Exercise: Only a number is wanted here: the number of lines of the data that include "Left".

Saved entries

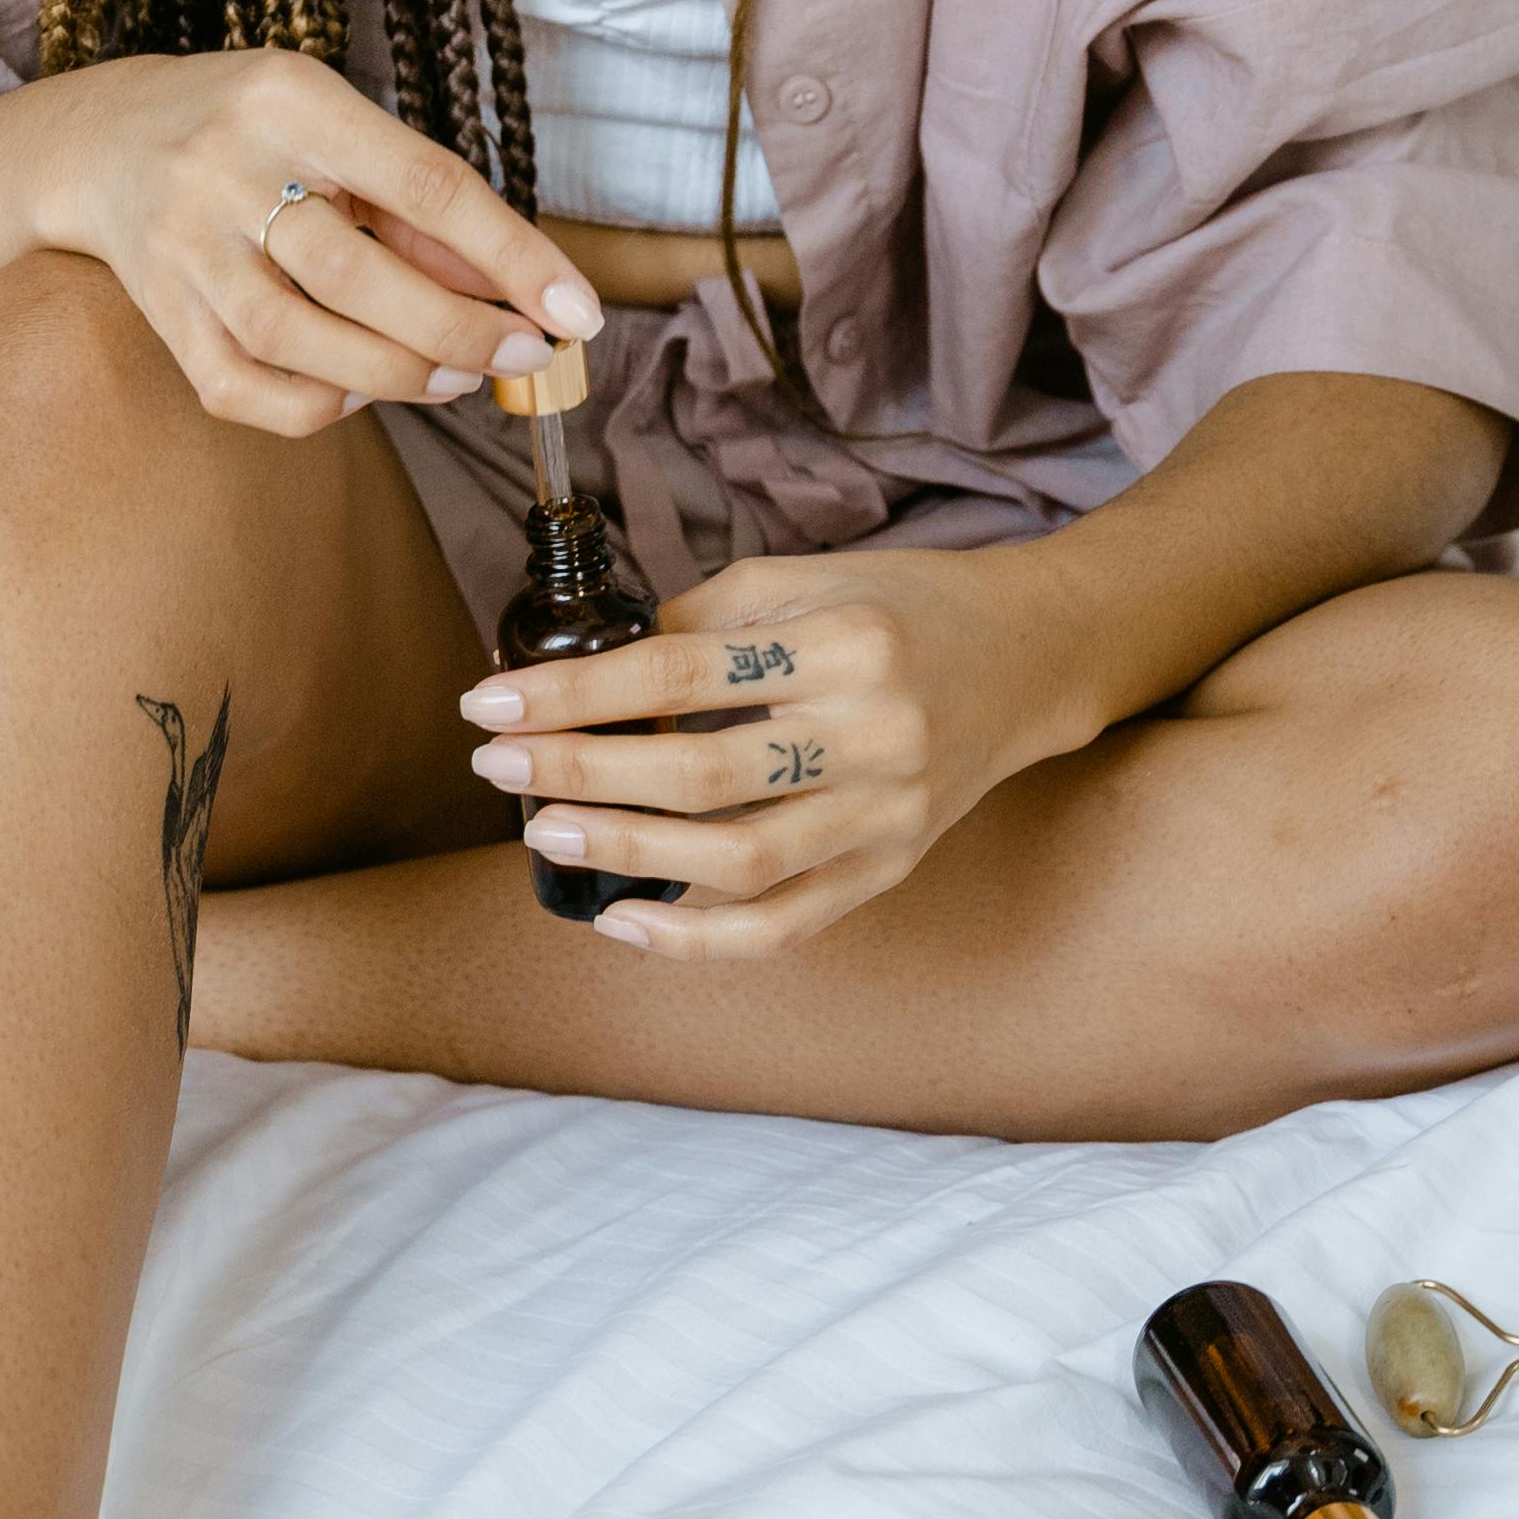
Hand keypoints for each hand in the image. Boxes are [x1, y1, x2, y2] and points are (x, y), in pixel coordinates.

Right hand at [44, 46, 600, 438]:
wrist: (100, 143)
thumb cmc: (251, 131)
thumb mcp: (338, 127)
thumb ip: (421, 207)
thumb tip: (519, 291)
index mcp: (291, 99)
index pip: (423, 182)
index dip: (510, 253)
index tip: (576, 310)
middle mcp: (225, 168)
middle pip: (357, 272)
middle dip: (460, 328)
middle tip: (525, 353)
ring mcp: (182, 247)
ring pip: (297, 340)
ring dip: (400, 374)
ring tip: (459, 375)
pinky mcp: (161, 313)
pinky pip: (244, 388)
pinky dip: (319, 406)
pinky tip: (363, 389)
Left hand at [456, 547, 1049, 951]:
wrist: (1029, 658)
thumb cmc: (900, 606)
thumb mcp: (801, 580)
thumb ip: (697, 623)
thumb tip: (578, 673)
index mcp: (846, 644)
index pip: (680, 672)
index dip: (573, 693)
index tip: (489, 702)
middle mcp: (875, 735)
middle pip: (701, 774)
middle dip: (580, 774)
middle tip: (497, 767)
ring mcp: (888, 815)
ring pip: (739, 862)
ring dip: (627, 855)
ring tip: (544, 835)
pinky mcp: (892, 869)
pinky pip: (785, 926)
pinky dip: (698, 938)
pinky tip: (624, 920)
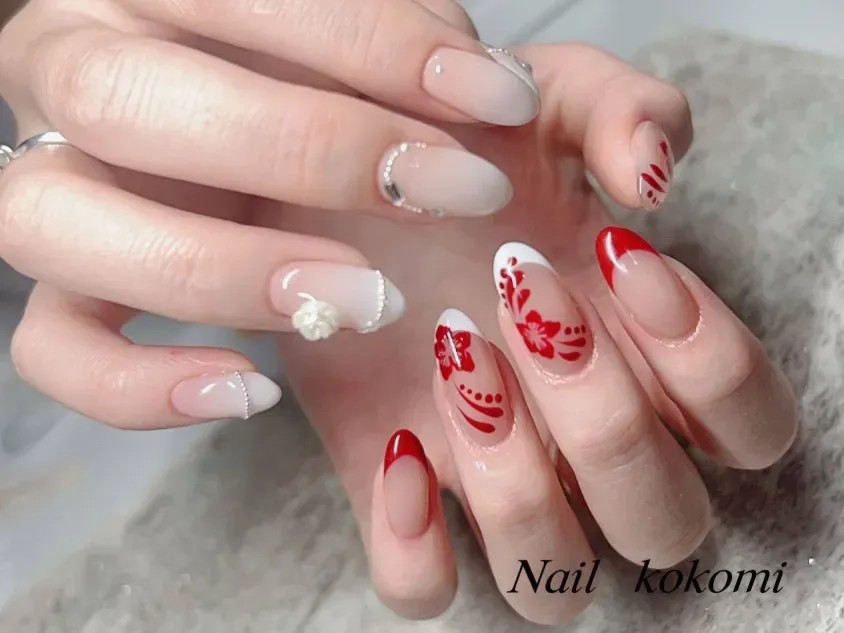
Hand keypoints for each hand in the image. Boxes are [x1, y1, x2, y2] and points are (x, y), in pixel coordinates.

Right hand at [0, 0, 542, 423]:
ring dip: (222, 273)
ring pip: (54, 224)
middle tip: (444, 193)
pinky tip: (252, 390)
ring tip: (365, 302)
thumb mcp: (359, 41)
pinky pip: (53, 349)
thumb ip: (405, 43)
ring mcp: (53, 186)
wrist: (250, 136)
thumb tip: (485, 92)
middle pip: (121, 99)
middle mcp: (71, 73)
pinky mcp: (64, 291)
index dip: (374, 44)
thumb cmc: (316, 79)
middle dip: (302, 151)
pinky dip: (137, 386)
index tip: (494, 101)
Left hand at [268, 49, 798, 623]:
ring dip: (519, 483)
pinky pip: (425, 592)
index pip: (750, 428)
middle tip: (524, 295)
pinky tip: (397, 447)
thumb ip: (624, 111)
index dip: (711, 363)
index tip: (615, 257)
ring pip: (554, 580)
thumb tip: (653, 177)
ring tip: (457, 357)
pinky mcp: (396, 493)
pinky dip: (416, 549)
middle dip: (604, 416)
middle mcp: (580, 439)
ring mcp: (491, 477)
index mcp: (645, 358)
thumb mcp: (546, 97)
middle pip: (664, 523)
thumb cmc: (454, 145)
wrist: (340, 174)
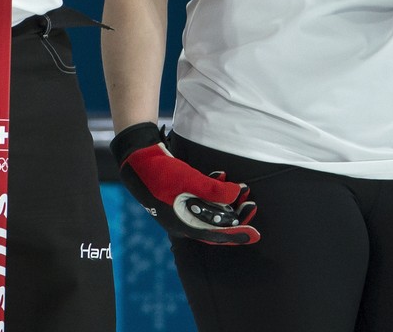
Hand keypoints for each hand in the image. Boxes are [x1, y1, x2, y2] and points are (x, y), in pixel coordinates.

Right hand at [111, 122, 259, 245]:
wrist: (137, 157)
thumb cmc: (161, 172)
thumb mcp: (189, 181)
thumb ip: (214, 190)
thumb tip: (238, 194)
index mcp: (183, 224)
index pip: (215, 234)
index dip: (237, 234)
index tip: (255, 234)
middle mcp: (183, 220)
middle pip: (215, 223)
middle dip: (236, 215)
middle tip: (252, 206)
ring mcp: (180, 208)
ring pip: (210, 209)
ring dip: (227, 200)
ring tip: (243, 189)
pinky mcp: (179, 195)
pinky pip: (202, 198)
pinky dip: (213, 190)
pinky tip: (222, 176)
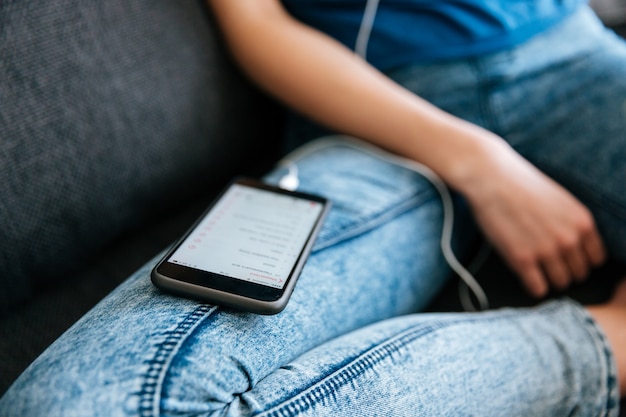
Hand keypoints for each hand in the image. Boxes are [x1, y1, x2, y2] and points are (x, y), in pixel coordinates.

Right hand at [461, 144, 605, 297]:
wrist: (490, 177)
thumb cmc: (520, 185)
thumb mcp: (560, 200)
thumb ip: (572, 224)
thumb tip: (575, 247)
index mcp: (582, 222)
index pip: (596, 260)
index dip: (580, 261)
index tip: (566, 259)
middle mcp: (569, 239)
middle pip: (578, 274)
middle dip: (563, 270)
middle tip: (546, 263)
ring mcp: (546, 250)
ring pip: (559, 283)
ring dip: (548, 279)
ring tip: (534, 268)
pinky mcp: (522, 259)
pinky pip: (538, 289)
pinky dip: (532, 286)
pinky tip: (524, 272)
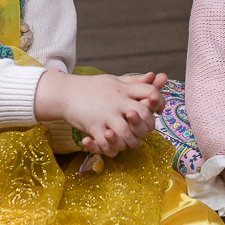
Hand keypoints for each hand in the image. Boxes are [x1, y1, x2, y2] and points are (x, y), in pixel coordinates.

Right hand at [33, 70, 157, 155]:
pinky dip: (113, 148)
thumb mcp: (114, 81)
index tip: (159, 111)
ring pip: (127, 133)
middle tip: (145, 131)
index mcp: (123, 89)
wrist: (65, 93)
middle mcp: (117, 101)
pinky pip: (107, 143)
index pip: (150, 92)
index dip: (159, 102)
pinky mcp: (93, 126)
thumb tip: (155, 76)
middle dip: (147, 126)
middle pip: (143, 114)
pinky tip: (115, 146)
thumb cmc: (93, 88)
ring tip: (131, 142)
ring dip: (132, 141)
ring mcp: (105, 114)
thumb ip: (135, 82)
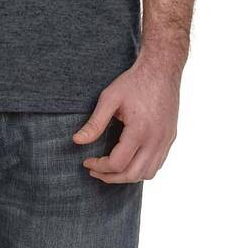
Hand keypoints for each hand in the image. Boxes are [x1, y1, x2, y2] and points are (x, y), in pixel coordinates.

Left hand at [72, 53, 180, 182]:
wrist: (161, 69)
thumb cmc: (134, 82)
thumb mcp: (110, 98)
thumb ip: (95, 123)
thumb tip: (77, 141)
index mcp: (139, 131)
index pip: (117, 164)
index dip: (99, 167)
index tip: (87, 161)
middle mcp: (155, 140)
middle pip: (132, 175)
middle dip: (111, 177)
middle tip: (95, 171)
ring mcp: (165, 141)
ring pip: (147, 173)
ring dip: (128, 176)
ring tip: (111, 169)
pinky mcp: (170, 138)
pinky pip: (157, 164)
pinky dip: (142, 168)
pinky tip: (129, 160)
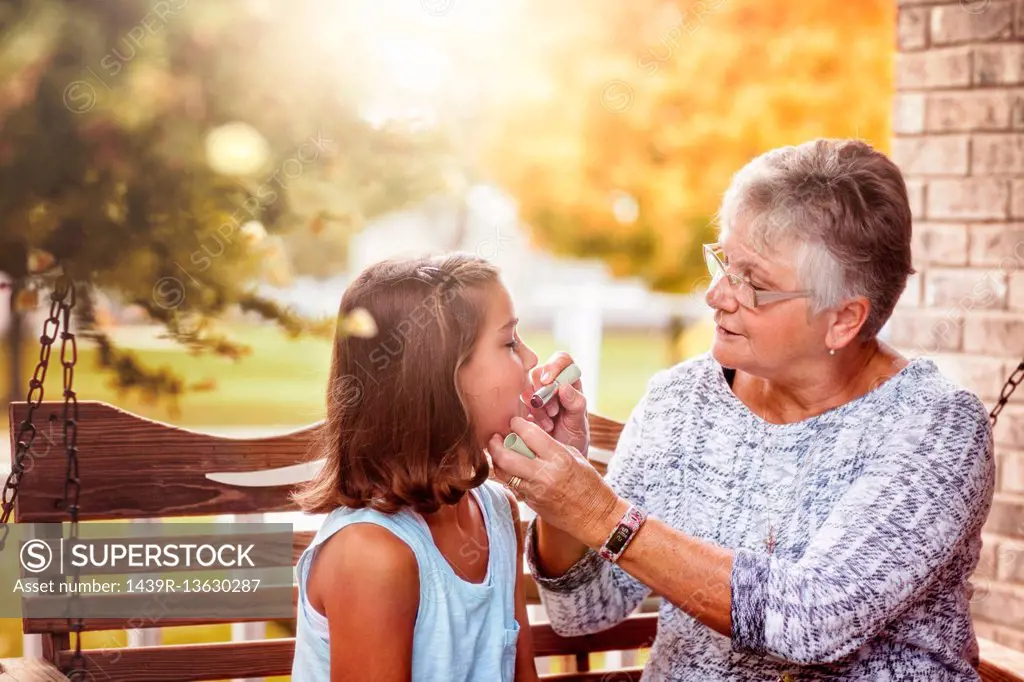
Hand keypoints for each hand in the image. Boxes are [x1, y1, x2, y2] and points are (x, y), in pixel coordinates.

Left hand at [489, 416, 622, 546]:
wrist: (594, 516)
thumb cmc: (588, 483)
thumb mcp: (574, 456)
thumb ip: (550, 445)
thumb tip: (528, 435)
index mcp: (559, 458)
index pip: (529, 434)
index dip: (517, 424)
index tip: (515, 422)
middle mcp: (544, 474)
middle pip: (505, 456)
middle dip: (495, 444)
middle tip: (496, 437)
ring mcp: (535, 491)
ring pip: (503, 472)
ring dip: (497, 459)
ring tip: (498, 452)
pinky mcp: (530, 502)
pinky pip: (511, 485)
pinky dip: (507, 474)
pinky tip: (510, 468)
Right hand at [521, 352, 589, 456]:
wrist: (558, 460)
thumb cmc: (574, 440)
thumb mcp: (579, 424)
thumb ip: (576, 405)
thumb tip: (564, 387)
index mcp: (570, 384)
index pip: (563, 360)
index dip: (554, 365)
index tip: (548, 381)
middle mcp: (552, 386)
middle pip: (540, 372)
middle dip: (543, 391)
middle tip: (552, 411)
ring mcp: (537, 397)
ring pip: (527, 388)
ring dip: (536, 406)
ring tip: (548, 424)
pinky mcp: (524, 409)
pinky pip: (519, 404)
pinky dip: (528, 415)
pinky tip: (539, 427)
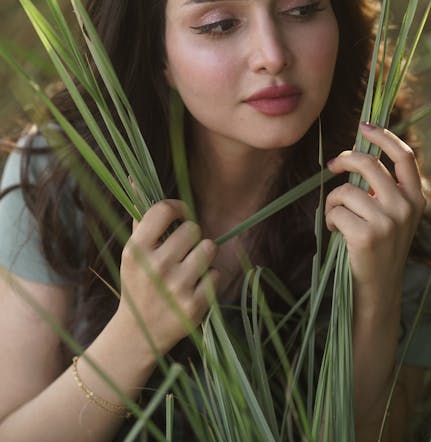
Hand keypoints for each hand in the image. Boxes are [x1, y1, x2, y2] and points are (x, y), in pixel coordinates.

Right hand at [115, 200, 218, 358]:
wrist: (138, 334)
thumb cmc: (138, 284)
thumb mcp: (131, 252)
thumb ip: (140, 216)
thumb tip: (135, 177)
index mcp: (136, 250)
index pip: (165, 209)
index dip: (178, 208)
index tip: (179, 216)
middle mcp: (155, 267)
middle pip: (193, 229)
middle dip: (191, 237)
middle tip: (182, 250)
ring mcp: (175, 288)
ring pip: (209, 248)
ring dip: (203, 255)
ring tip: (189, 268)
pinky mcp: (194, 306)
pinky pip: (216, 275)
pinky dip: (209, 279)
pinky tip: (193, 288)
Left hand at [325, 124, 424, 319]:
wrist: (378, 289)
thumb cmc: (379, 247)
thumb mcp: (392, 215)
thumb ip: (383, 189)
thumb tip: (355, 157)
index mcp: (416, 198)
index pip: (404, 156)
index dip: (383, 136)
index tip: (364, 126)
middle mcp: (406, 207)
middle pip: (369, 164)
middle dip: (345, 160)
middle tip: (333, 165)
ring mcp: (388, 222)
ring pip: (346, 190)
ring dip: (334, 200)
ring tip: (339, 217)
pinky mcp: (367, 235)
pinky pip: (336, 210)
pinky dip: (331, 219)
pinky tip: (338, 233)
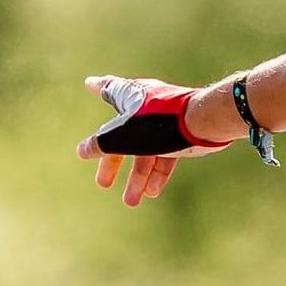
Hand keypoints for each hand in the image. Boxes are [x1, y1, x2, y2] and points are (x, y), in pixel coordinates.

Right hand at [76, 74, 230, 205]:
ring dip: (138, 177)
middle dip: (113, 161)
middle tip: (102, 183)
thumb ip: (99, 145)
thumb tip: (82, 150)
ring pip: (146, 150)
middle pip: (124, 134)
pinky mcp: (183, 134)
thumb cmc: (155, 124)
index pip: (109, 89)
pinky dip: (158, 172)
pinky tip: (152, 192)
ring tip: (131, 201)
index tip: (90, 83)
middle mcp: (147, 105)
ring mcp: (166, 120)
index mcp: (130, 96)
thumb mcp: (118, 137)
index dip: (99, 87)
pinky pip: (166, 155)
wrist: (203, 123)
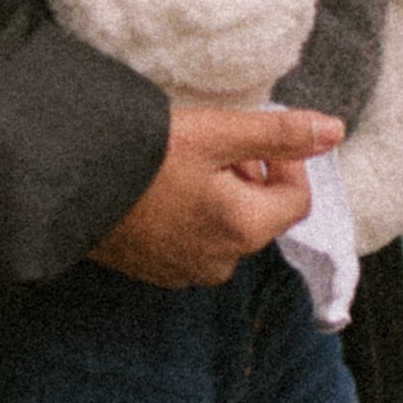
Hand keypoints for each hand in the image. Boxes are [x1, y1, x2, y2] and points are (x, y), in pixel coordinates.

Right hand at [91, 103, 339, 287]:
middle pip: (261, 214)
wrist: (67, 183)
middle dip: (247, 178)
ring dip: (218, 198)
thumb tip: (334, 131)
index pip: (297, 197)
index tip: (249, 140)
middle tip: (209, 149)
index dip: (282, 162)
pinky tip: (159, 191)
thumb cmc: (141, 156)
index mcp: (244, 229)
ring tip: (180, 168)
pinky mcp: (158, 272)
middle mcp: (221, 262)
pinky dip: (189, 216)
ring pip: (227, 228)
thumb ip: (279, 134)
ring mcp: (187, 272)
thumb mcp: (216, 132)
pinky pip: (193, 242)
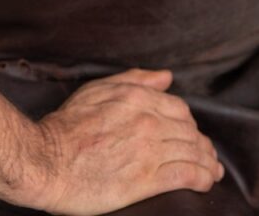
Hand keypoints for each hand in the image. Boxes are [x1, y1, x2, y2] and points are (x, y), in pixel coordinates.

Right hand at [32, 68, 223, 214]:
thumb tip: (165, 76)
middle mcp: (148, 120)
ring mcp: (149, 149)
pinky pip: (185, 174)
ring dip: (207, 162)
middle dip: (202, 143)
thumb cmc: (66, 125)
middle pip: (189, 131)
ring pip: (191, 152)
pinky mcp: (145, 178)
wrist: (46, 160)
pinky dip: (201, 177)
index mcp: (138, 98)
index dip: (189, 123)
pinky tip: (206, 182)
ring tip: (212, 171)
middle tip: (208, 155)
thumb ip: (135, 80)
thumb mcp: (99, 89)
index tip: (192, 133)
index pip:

Output for this exercise: 5